- Stated goal A -
Transcribe everything from "Eleven states, Georgia" down to "little too loudly." in the passage on teacher shortages.

Georgia teacher prep colleges were reporting fewer students a couple of years ago. As if to confirm a crisis, metro Atlanta school districts started the school year with vacancies.

Couple similar situations in other states with national trend lines showing high school students disinterested in a teaching career, and the alarms started ringing for school administrators.

Eleven states, Georgia not among them, assembled task forces to examine the teacher pipeline, and a new report from the Education Commission of the States provides the details about their findings. It also says the alarm bells may be ringing a little too loudly.

"There is no doubt teacher shortages have plagued the minds of education leaders across the states," says the report, "Teacher Shortages: What We Know." Yet teacher turnover has been "fairly stable" over the past decade and schools have lower vacancy rates now than in 2000. "To date, evidence is insufficient to support claims of an increasing teacher shortage on a national level," says the commission, which was founded decades ago by an interstate compact approved by Congress.

- Stated goal B -
Repeat the taxonomy rows below word for word, from the first line through the last.

- Exercise inputs -
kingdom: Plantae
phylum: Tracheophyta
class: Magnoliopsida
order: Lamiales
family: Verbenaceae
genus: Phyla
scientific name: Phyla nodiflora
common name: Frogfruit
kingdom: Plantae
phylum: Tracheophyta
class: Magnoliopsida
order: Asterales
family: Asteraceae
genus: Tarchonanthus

- Task output A -
Eleven states, Georgia not among them, assembled task forces to examine the teacher pipeline, and a new report from the Education Commission of the States provides the details about their findings. It also says the alarm bells may be ringing a little too loudly.

- Task output B -
kingdom: Plantae
phylum: Tracheophyta
class: Magnoliopsida
order: Lamiales
family: Verbenaceae
genus: Phyla
scientific name: Phyla nodiflora
common name: Frogfruit
kingdom: Plantae
phylum: Tracheophyta
class: Magnoliopsida
order: Asterales
family: Asteraceae
genus: Tarchonanthus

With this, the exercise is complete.